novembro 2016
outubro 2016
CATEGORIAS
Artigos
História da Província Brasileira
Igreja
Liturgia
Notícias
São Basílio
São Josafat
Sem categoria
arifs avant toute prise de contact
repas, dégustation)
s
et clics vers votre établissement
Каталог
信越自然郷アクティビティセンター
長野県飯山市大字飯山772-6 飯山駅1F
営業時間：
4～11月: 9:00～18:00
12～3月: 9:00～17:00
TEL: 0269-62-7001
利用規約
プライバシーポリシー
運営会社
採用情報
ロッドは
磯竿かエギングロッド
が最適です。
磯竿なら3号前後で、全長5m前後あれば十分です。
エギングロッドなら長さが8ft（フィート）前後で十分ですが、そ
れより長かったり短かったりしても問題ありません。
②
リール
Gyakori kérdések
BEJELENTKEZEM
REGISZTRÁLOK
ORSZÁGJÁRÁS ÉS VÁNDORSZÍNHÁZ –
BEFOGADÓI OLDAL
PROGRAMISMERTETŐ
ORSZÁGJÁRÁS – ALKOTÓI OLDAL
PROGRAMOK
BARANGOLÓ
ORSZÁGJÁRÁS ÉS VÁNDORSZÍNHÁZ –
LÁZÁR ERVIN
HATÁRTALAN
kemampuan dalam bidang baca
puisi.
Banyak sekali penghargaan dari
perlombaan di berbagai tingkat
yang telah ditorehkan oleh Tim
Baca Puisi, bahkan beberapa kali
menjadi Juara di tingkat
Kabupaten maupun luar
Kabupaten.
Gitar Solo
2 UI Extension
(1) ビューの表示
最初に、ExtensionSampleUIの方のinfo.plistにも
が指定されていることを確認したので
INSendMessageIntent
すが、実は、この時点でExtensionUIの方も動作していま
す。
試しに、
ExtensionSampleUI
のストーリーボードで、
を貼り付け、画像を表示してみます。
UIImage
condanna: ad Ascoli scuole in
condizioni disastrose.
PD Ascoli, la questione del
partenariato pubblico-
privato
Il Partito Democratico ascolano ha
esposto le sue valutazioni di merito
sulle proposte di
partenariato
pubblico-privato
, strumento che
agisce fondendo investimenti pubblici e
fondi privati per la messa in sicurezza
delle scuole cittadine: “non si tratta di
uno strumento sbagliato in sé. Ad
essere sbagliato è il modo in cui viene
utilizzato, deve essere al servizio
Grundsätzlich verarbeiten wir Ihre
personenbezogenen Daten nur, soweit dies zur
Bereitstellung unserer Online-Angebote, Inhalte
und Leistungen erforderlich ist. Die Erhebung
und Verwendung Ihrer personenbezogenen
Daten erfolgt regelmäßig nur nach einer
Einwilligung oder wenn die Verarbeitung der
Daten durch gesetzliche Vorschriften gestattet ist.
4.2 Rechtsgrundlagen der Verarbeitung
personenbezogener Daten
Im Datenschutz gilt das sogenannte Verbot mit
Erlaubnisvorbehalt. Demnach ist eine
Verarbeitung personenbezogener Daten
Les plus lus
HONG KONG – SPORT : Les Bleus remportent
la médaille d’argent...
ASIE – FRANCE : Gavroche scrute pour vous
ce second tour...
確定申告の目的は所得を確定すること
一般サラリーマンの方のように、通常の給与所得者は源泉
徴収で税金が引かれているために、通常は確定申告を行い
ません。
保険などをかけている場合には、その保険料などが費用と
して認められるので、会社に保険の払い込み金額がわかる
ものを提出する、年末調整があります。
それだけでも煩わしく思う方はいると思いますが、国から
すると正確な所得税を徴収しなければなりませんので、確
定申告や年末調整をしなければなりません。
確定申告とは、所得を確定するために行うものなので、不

----------------

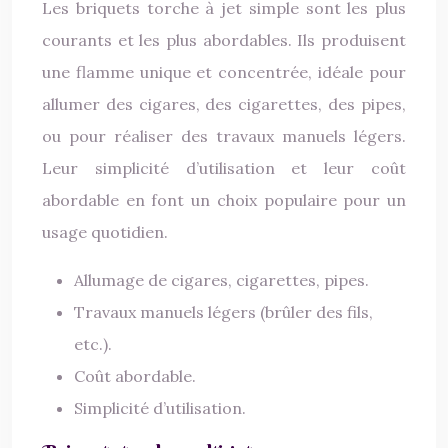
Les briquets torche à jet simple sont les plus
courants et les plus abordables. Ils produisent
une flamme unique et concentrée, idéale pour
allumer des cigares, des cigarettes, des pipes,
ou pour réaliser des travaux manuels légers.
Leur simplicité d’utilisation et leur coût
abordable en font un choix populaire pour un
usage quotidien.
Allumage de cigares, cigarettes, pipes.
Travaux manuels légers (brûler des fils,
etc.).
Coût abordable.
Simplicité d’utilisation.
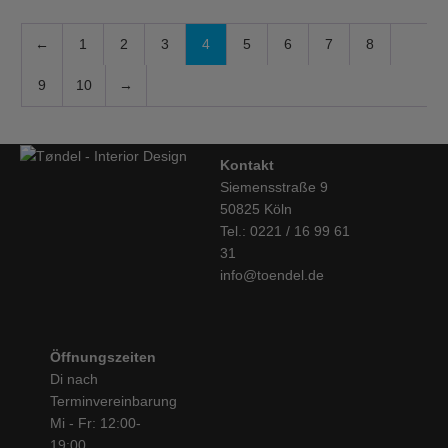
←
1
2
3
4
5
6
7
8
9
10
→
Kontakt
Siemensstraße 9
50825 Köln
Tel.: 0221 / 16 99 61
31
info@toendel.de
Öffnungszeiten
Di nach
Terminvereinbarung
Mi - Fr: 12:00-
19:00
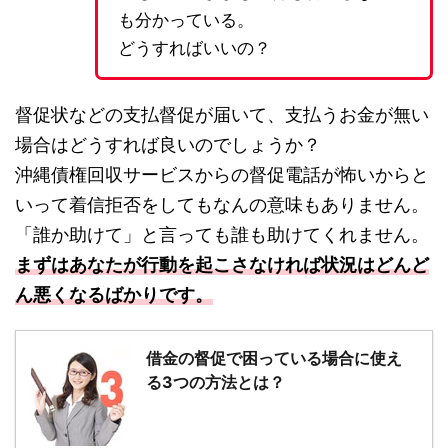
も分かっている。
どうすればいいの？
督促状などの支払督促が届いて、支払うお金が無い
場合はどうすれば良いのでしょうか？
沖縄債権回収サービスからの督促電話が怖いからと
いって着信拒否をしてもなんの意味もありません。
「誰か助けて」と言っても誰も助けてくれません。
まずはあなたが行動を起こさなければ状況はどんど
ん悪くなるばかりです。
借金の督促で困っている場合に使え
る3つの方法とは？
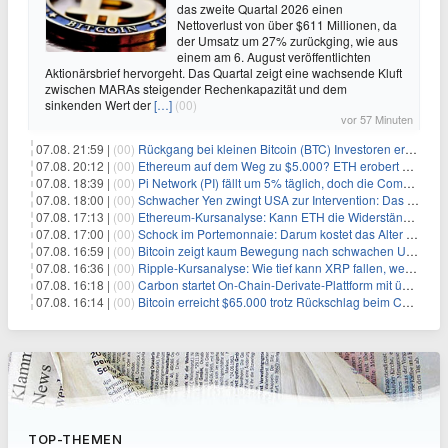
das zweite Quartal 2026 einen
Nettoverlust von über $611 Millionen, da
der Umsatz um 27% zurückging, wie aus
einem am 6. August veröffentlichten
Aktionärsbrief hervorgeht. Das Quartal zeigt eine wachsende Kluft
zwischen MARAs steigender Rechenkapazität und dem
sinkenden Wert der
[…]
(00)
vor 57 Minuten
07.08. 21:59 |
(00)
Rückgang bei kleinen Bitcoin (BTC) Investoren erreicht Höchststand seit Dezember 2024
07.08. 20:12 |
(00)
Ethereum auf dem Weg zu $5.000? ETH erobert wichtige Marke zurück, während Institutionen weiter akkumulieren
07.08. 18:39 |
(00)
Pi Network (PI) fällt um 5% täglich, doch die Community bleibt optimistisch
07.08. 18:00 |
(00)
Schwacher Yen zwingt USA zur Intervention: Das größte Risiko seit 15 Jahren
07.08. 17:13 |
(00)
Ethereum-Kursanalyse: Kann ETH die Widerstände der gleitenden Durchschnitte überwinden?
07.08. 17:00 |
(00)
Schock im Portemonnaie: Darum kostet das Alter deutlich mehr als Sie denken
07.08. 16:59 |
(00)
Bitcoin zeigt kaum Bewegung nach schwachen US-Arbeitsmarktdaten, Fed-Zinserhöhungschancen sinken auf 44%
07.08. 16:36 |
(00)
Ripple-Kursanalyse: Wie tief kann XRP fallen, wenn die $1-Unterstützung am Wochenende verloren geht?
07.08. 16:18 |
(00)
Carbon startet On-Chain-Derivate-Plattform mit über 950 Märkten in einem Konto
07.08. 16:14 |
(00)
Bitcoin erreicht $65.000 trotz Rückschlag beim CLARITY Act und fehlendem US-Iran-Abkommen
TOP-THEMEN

----------------

» **TASK TO CARRY OUT**
Reproduce, exactly as they stand in the data above, the lines from the one that holds "novembro 2016" to the one that holds "Banyak sekali penghargaan dari", inclusive.

» **RESPONSE TO THIS TASK**
novembro 2016
outubro 2016
CATEGORIAS
Artigos
História da Província Brasileira
Igreja
Liturgia
Notícias
São Basílio
São Josafat
Sem categoria
arifs avant toute prise de contact
repas, dégustation)
s
et clics vers votre établissement
Каталог
信越自然郷アクティビティセンター
長野県飯山市大字飯山772-6 飯山駅1F
営業時間：
4～11月: 9:00～18:00
12～3月: 9:00～17:00
TEL: 0269-62-7001
利用規約
プライバシーポリシー
運営会社
採用情報
ロッドは
磯竿かエギングロッド
が最適です。
磯竿なら3号前後で、全長5m前後あれば十分です。
エギングロッドなら長さが8ft（フィート）前後で十分ですが、そ
れより長かったり短かったりしても問題ありません。
②
リール
Gyakori kérdések
BEJELENTKEZEM
REGISZTRÁLOK
ORSZÁGJÁRÁS ÉS VÁNDORSZÍNHÁZ –
BEFOGADÓI OLDAL
PROGRAMISMERTETŐ
ORSZÁGJÁRÁS – ALKOTÓI OLDAL
PROGRAMOK
BARANGOLÓ
ORSZÁGJÁRÁS ÉS VÁNDORSZÍNHÁZ –
LÁZÁR ERVIN
HATÁRTALAN
kemampuan dalam bidang baca
puisi.
Banyak sekali penghargaan dari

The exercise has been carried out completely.